Global Health Press

British Medical Journal article proposes behavioural interventions to reduce vaccine hesitancy

A report in the British Medical Journal (BMJ) says campaigns to counter vaccine hesitancy need to get more savvy.

Nine authors penned Behavioural interventions to reduce vaccine hesitancy driven by misinformation on social media, a peer-reviewed article published in The BMJ earlier this month.

“Effective population level vaccination campaigns are fundamental to public health. Counter campaigns, which are as old as the first vaccines, disrupt uptake and can threaten public health globally,” the report warns, before admitting, “crises and genuine safety concerns can also lower vaccine uptake.”

The paper uses the World Health Organization’s definition of vaccine hesitancy: a “delay in acceptance or refusal of vaccination despite availability of vaccination services.” The authors acknowledge they blur disinformation and misinformation together as that which “deliberately seeks to mislead or otherwise disrupt understanding.”

The authors said that “anti-vaccine campaigns” during the pandemic had “undeniable effects” including “illness and death,” despite “standard approaches” such as “mandatory vaccination and regulation for health care professionals, incentives, public health communication campaigns, and engaging trusted leaders.”

“Public health officials struggled to keep pace with misleading or inaccurate content online. As guidelines shifted with the emergence of new information, policy decisions were often perceived by individuals and groups who are prone to distrust or refute government messaging as a response not to evidence but to mistakes or lack of expertise,” the paper explained.

“Findings globally indicate that social media dynamics exacerbated the sharing of misinformation, reduced vaccination rates, undermined trust in reliable information, magnified polarisation, and damaged the perceived credibility of institutions. These challenges remain today.”

New tactics to fight online misinformation include “debunking”, “fact-checking” and “pre-bunking,” a behavioural approach in which users are taught about how ‘fake news’ works before exposure.” The authors likened this to “inoculation” against falsehoods.

“It is clear, however, that providing fact based probabilistic information alone fails to meaningfully increase uptake and might even backfire. Factors such as low trust in governments and health institutions are likely to be instrumental in derailing effective immunisation programmmes.”

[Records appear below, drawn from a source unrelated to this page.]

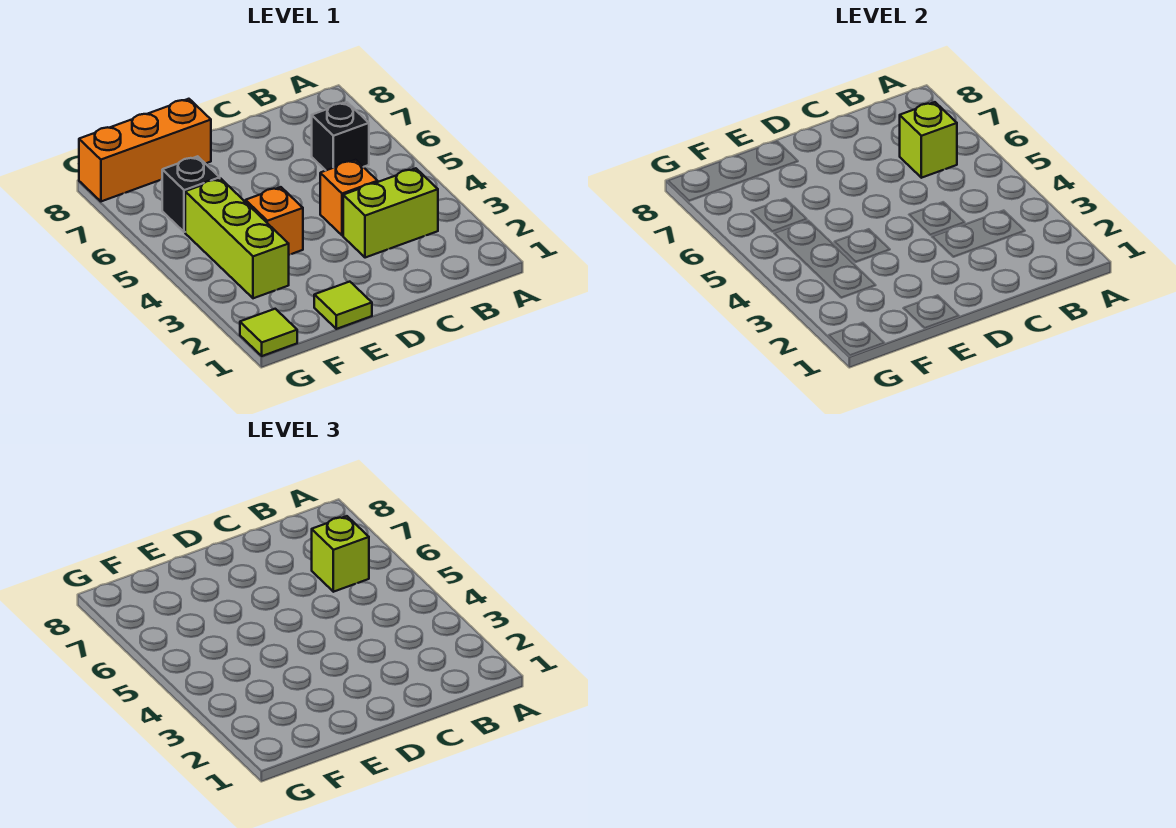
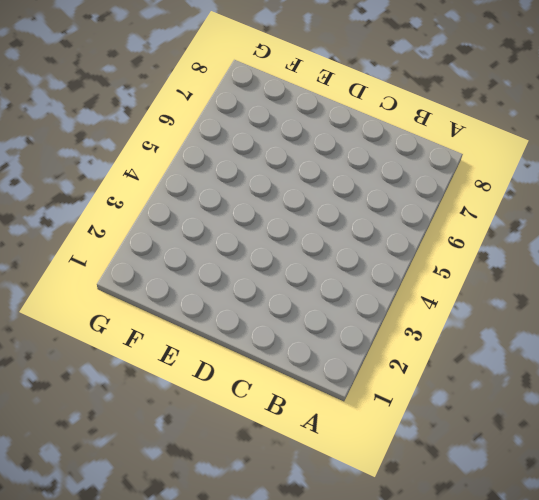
none -> lime brick B3:C3 level 1
none -> black brick B6 level 1

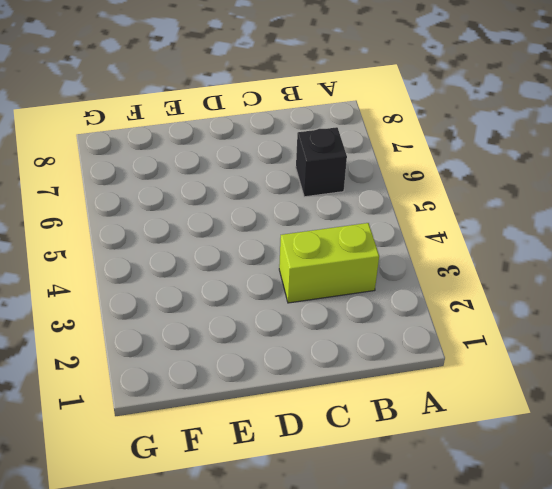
none -> orange brick C4 level 1
none -> lime tile E1 level 1

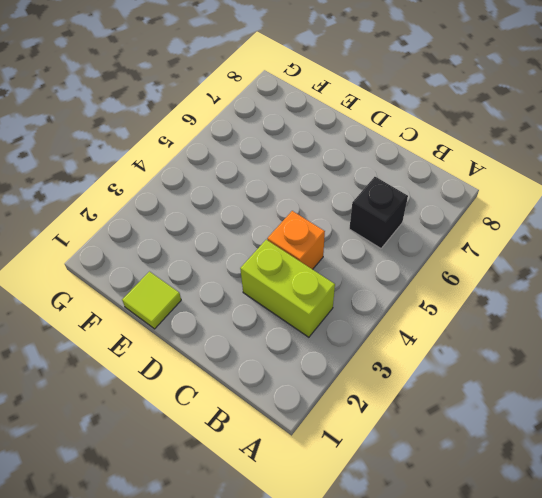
none -> orange brick E4 level 1
none -> orange brick E8:G8 level 1

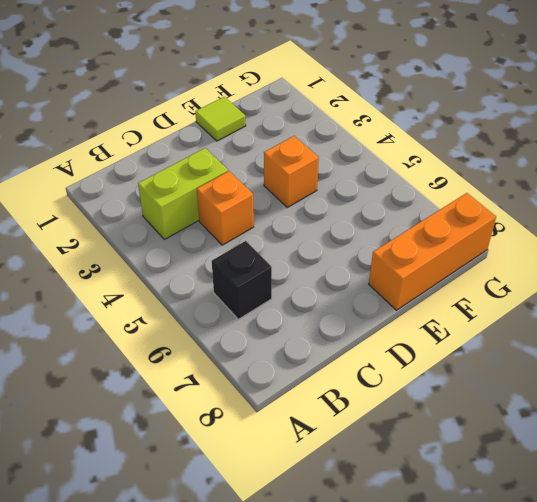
none -> lime brick F3:F5 level 1
none -> black brick F6 level 1

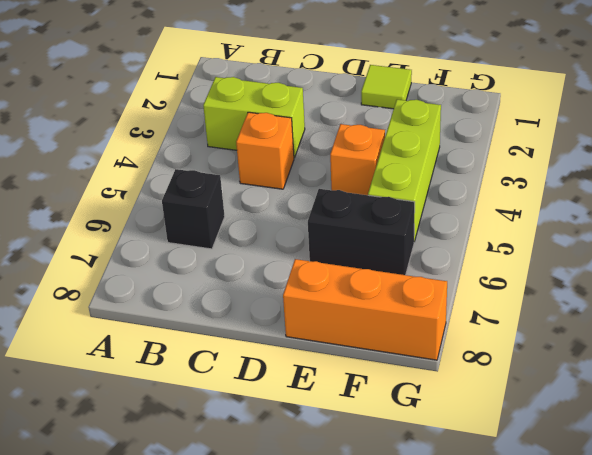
black brick E6:F6 level 1 -> black brick F6 level 1
none -> lime tile G1 level 1
none -> lime brick B6 level 2

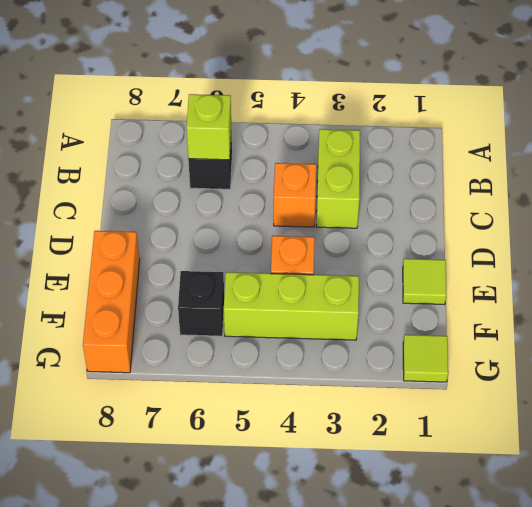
none -> lime brick B6 level 3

The publishers of the study call for a “robust research agenda for social media interventions” that consider theoretical, empirical and real world” effects.

“Over time, these would accumulate to…maximising the potential for predictive validity of applications to public policy (for example, greater confidence in anticipated effects). Doing so would exceed the criteria listed in a recent call for a gold standard for trials tackling vaccine hesitancy.”

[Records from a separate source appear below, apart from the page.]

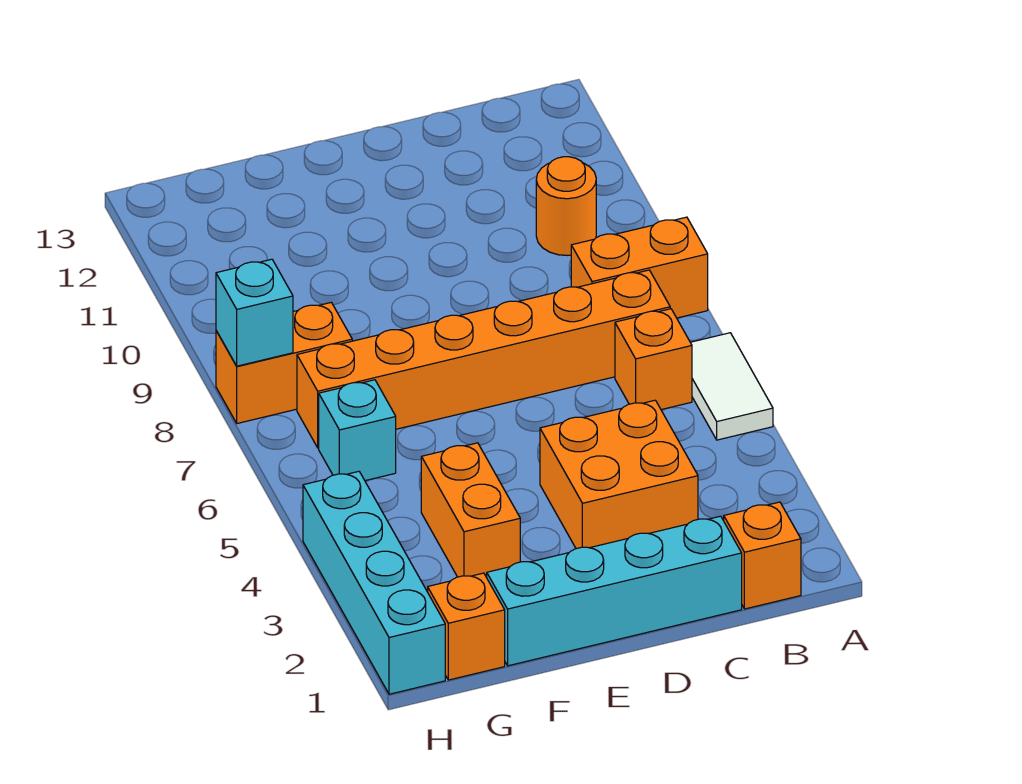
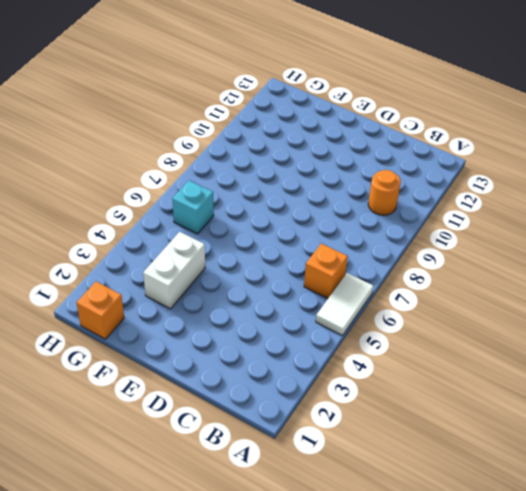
white brick F3:F4 level 1 -> orange brick F3:F4 level 1
none -> orange brick A8:B8 level 1
none -> orange brick B1 level 1
none -> orange brick B7:G7 level 1

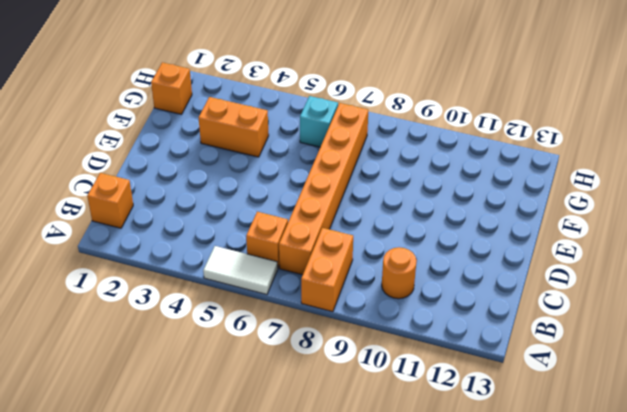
none -> cyan brick C1:F1 level 1
none -> orange brick C3:D4 level 1
none -> orange brick G8:H8 level 1

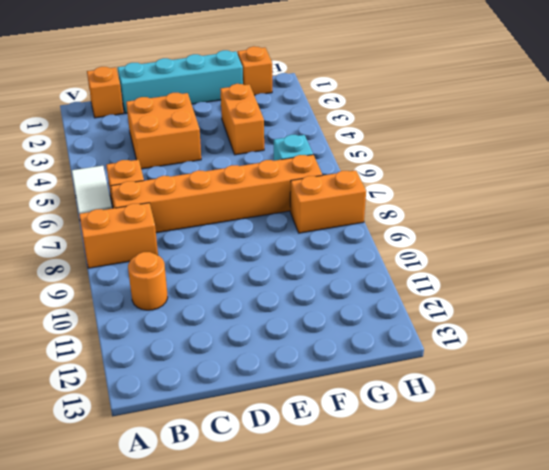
none -> cyan brick H1:H4 level 1
none -> cyan brick H8 level 2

The authors said New York was “a stronghold of anti-vaccine sentiment before 2020” but “pivoted” with COVID-19 vaccines. In general, only social media interventions that worked were targeted messages through Facebook advertising and “personalized influencer content.” However, such approaches only increased vaccination “among families of medium-low socioeconomic status.”

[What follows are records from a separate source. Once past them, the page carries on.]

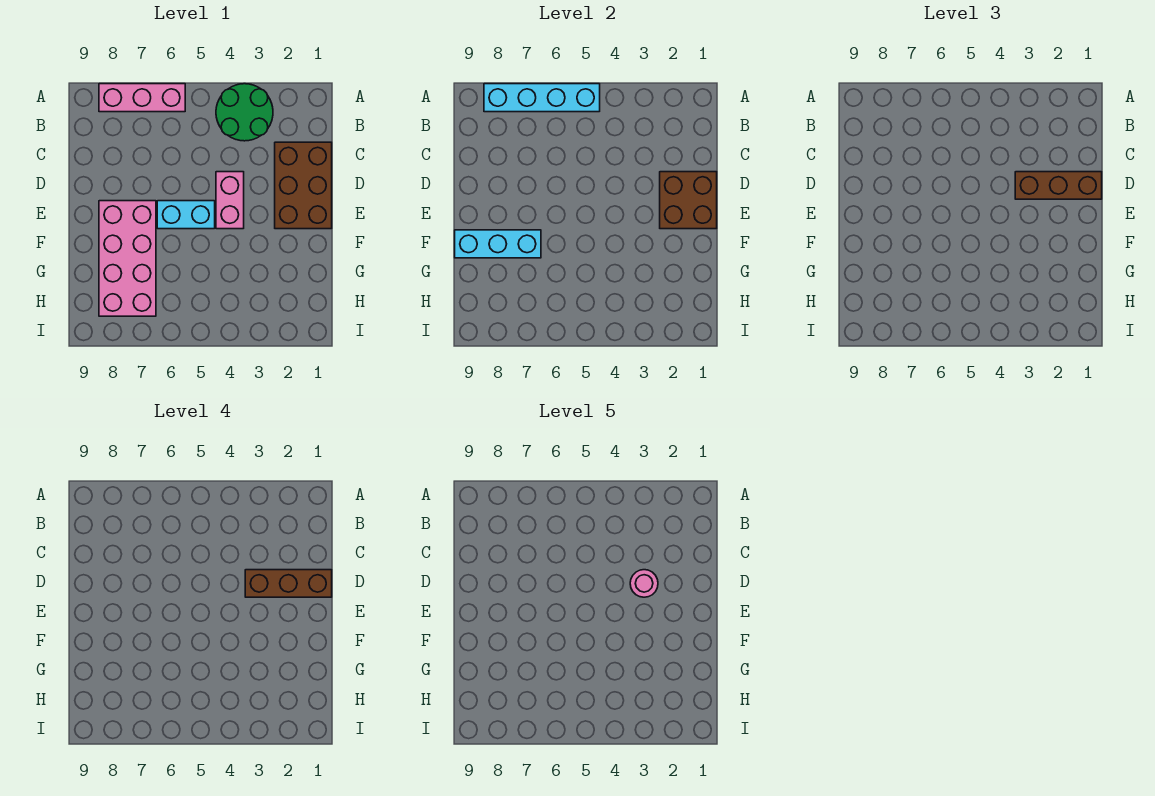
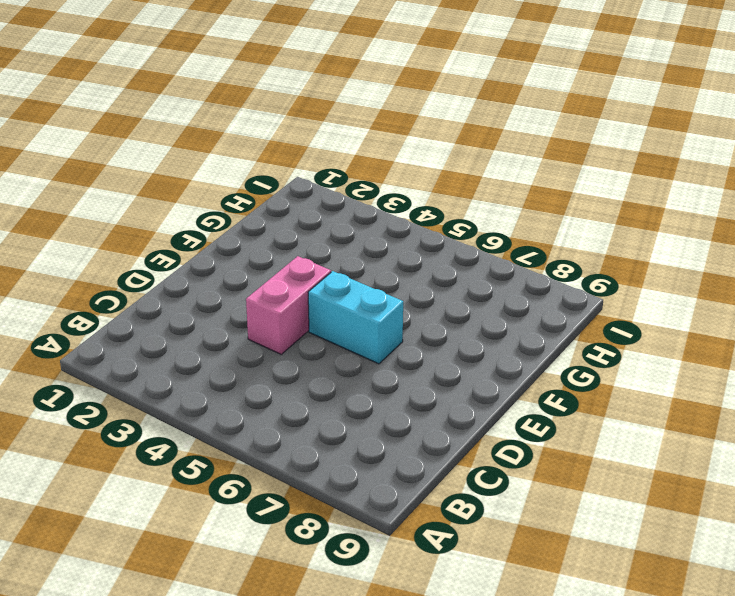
none -> green round brick A3:B4 level 1
none -> pink brick A6:A8 level 1
none -> brown brick C1:E2 level 1

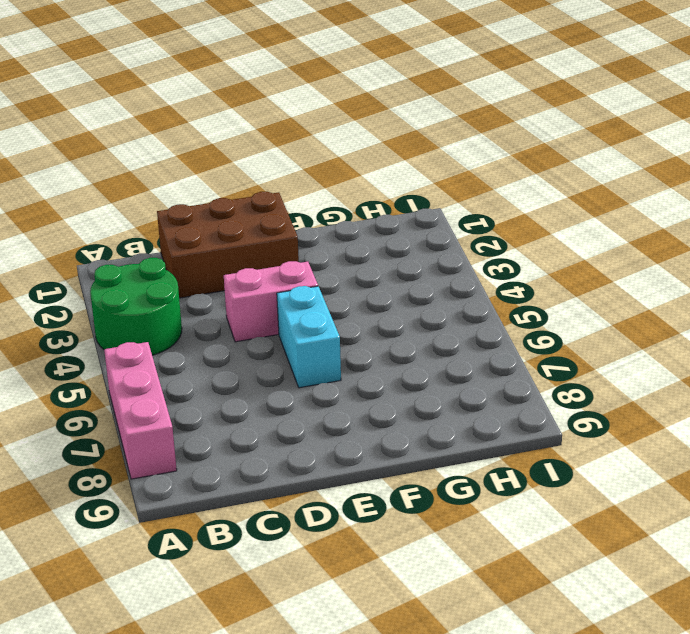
none -> pink brick E7:H8 level 1
none -> cyan brick A5:A8 level 2
none -> brown brick D1:E2 level 2

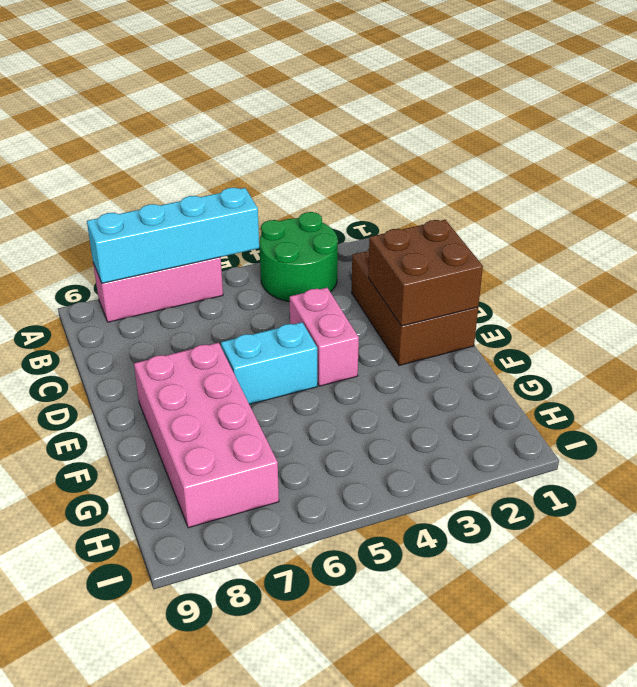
none -> cyan brick F7:F9 level 2
none -> brown brick D1:D3 level 3
none -> brown brick D1:D3 level 4

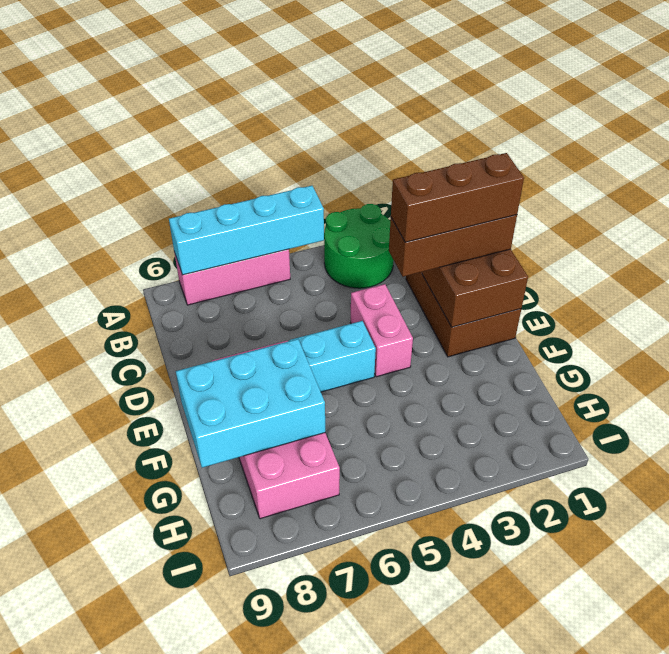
cyan brick F7:G9 level 2 -> cyan brick F7:F9 level 2
none -> pink round brick D3 level 5

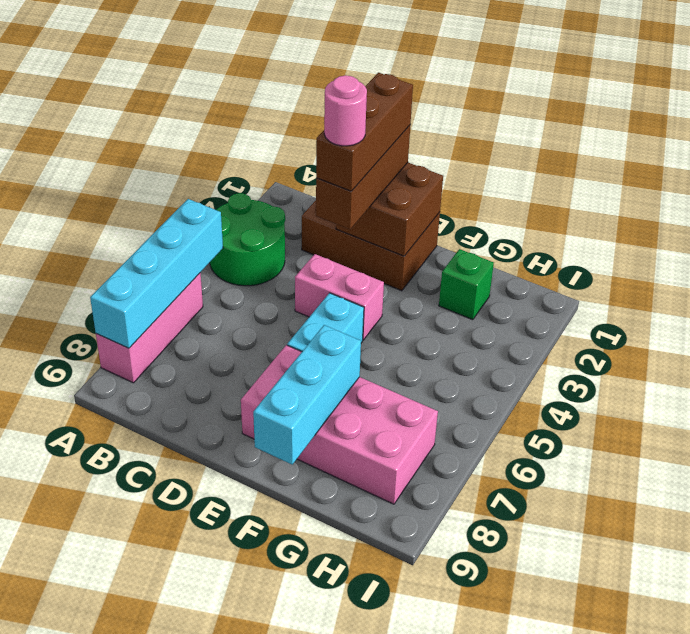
green brick G2 level 1 -> none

“Other intervention types include warning (‘inoculating’) people about manipulation tactics using non-harmful exposure as a tool to identify misinformation and using accuracy prompts to trigger people to consider the truthfulness of material they are about to share on social media platforms, without stopping them from posting.”

The authors said “visual imagery” and “simplified language” swayed people. They insisted new campaigns must “correct misinformation to both parents and their children — parents, especially mothers, play a major part in child vaccination.”

“Trust matters: the message, the messenger and the (vaccinated) provider,” the authors wrote.

“Ultimately, the source of the message — whether a healthcare provider, a politician, or a social media influencer — is likely to have a major role in whether individuals and communities deem information to be credible.”

The authors also believe outright censorship won’t work.

“Blanket bans can drive groups and activities underground — broad social media bans of individuals or of specific content can paradoxically result in the spread of misinformation and can galvanise problematic echo chambers by driving discussion into private social media groups or closed forums,” the authors explained.

“Such closed environments are unlikely to include different viewpoints or corrective information, so misinformation is more likely to be reinforced. Rather than rely on outright bans, policy makers and content managers should explore methods that limit the spread and influence of misinformation.”

The authors complained that social media researchers can’t get behavioural data from Twitter (“X”) as easily as they used to.

“Social media companies should be more proactive in dealing with the proliferation of misinformation on their sites. We endorse calls to make data available and to work with researchers and regulators in all countries to enable developing effective solutions,” the authors said.